Les deux parties ont fait ce choix pragmatique de conserver le mécanisme déjà en place, par souci de simplicité. D’une façon générale, le développement mondial de l’échange automatique d’informations financières est une priorité pour le Gouvernement, qui s’emploie à l’encourager très activement au niveau international et dans l’Union européenne.
Cet aspect n’est pas couvert par l’accord de 2009. C’est donc dans le cadre de la convention multilatérale de l’OCDE, signée par Andorre le 5 novembre 2013, que l’échange automatique avec la France a vocation à se mettre en place. Les autorités andorranes s’impliquent pleinement dans les travaux conduits actuellement au niveau international, afin d’appliquer le nouveau standard dès 2018.

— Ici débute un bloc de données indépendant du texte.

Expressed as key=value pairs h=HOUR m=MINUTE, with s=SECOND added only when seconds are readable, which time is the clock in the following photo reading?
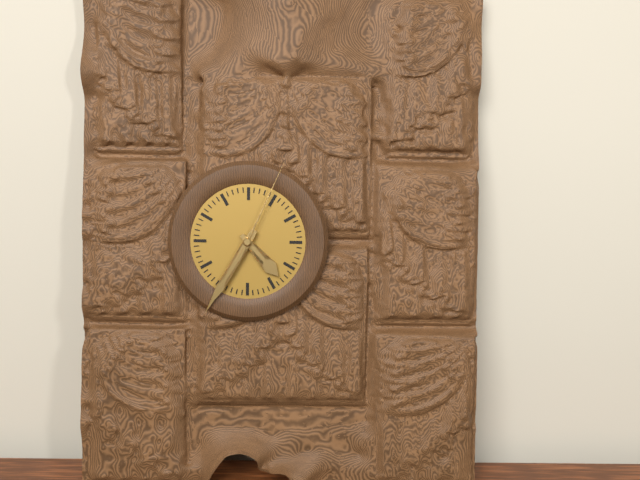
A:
h=4 m=35 s=4
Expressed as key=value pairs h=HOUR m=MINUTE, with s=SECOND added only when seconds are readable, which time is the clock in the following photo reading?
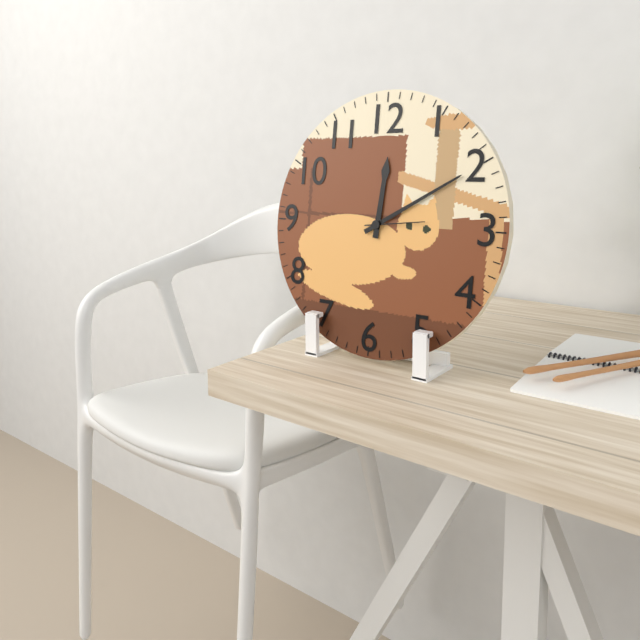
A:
h=12 m=10 s=14
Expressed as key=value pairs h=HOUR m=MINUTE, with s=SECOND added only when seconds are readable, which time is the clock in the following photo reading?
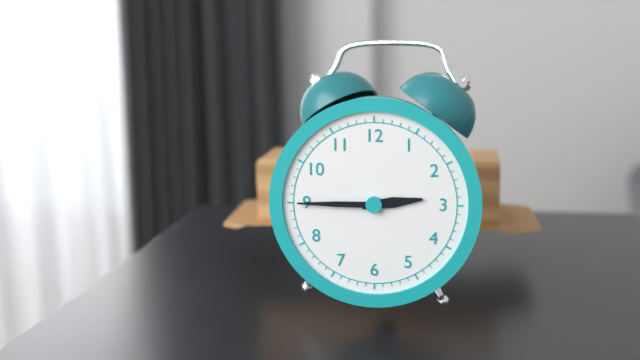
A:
h=2 m=45
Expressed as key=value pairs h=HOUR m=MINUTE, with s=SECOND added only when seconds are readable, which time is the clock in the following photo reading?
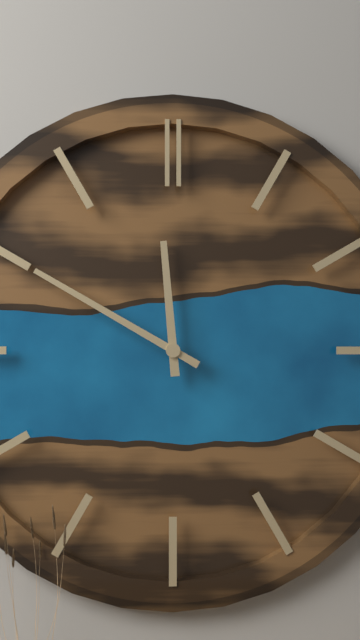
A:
h=11 m=50
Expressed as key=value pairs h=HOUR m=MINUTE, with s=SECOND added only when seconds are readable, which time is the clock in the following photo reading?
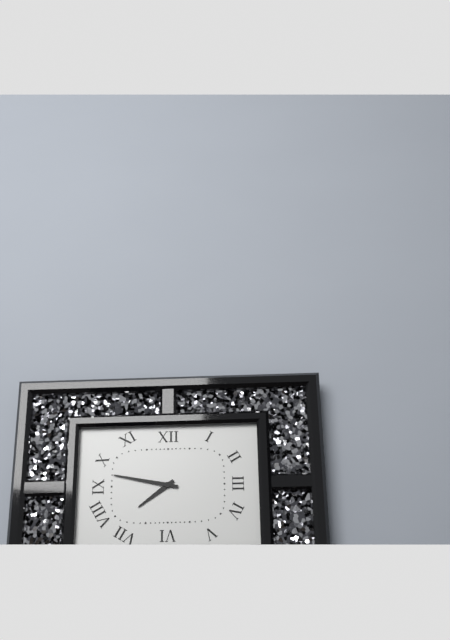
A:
h=7 m=47
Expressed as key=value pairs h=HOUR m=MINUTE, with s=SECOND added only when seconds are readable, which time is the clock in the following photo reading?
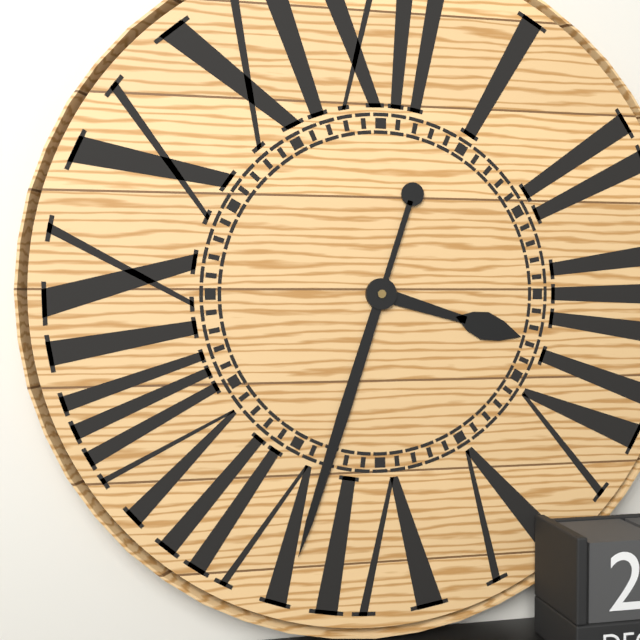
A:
h=3 m=33
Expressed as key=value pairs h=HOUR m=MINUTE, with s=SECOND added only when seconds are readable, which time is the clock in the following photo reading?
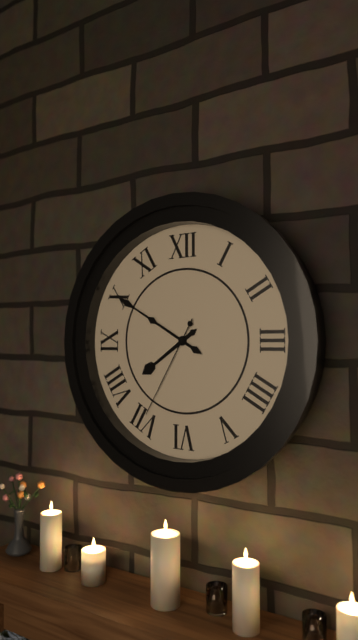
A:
h=7 m=50 s=35
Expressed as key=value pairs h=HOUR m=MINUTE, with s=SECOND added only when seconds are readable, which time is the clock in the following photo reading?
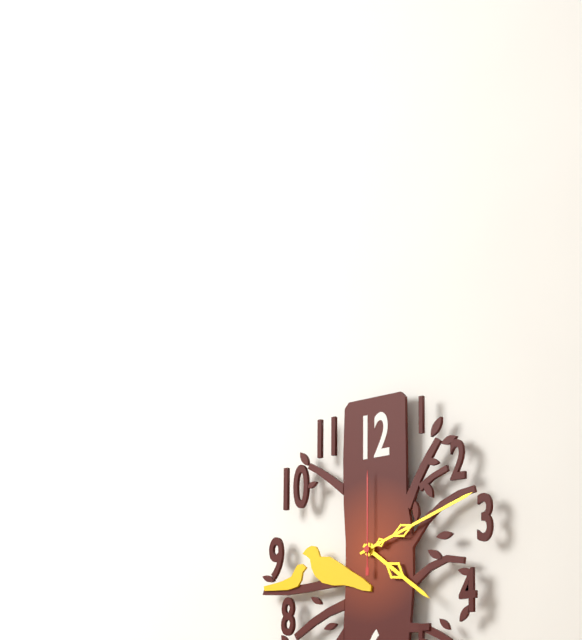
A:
h=4 m=12 s=0
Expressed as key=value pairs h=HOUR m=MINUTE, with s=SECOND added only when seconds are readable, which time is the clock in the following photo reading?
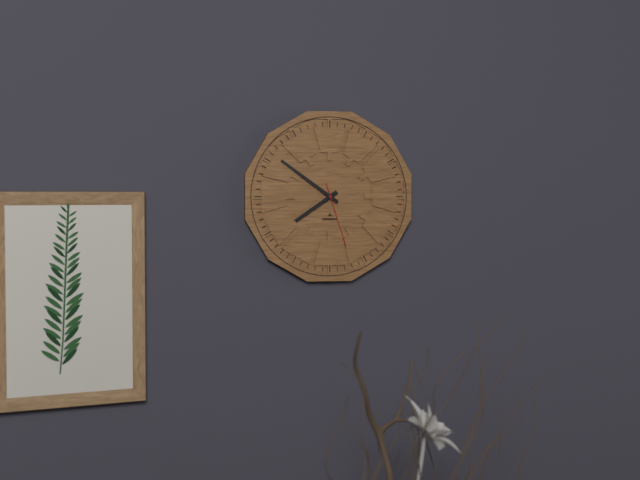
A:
h=7 m=51 s=27
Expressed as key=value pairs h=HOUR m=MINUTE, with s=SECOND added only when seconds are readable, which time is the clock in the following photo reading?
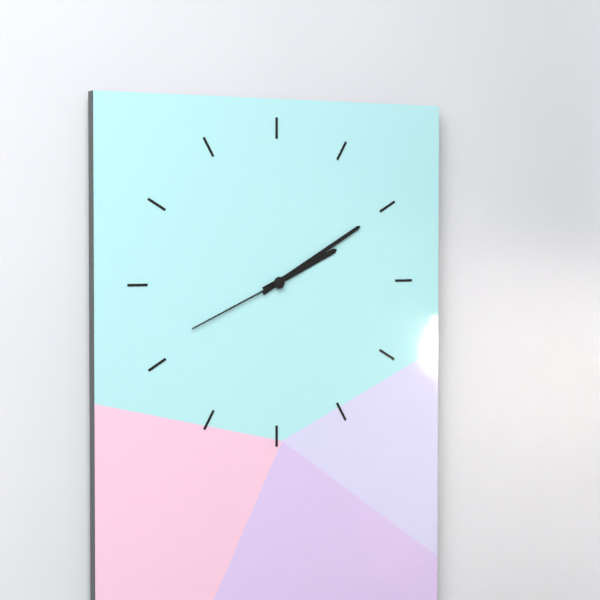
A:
h=2 m=10 s=41
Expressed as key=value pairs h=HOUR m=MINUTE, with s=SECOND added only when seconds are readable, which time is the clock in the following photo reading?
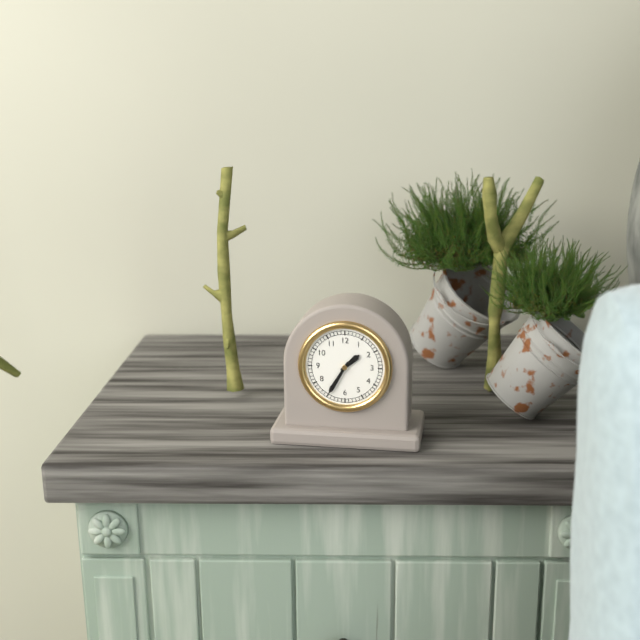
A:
h=1 m=35
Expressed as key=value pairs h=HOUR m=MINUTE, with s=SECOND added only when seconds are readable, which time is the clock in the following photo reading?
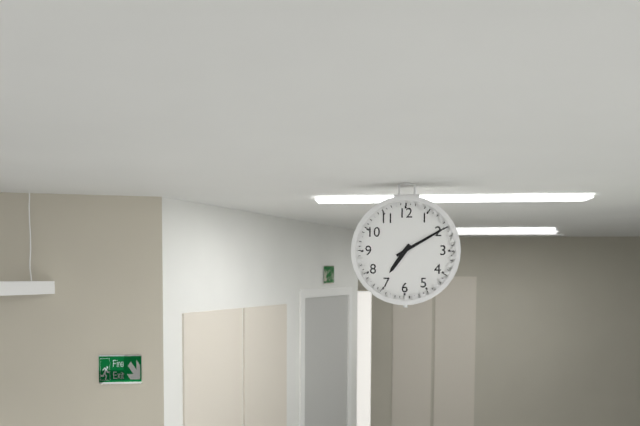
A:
h=7 m=10
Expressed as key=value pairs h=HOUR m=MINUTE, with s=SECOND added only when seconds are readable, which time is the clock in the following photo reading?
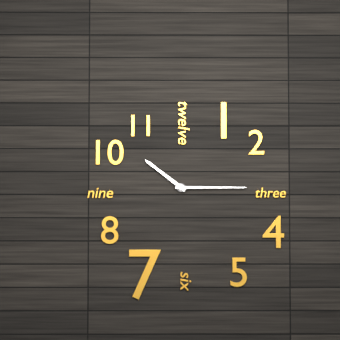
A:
h=10 m=15
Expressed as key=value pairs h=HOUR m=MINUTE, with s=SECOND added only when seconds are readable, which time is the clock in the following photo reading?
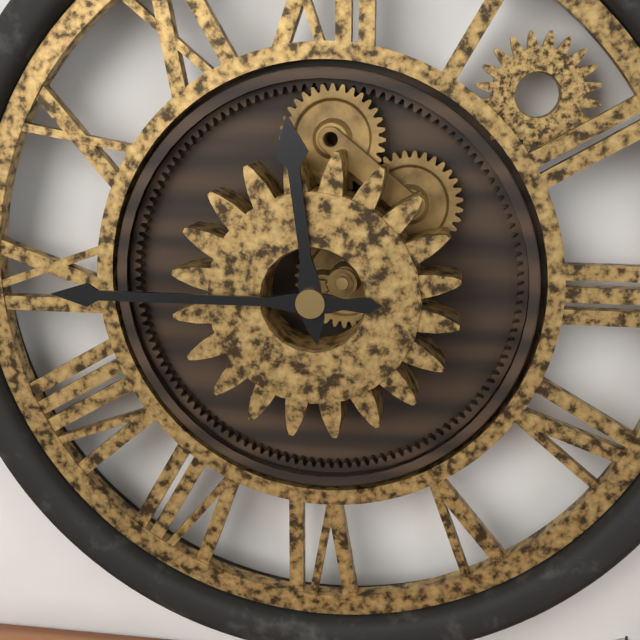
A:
h=11 m=45
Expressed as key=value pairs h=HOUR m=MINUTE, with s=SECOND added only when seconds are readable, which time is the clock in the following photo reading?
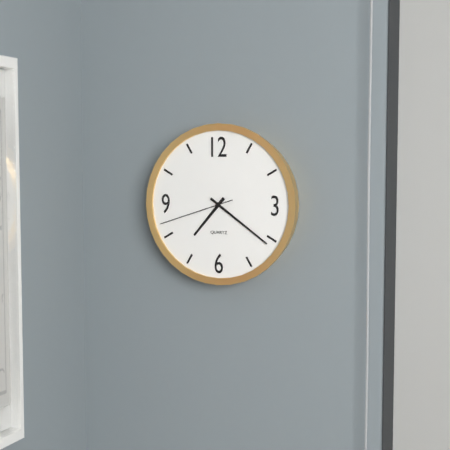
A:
h=7 m=21 s=42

Au total, et même s’il ne figure pas dans la convention fiscale elle-même, le cadre juridique de l’échange d’informations entre la France et Andorre est conforme aux principes de l’OCDE, et il a vocation à prendre en compte l’échange automatique d’informations en cohérence avec les évolutions en cours au niveau mondial.
Pour conclure, mesdames, messieurs les sénateurs, la convention fiscale qui vous est soumise répond aux avancées indéniables d’Andorre en matière de fiscalité et de transparence.
Dans un contexte d’étroite proximité avec la France, elle a vocation à constituer à l’avenir un cadre essentiel pour les relations économiques et pour tous les particuliers et entreprises qui sont en relation avec cet État, notamment les Français de l’étranger qui ont fait le choix de s’y installer.
Telles sont les raisons pour lesquelles le Gouvernement est convaincu que l’entrée en vigueur rapide de cette convention fiscale relève de l’intérêt des deux États, et vous appelle à ratifier cette convention.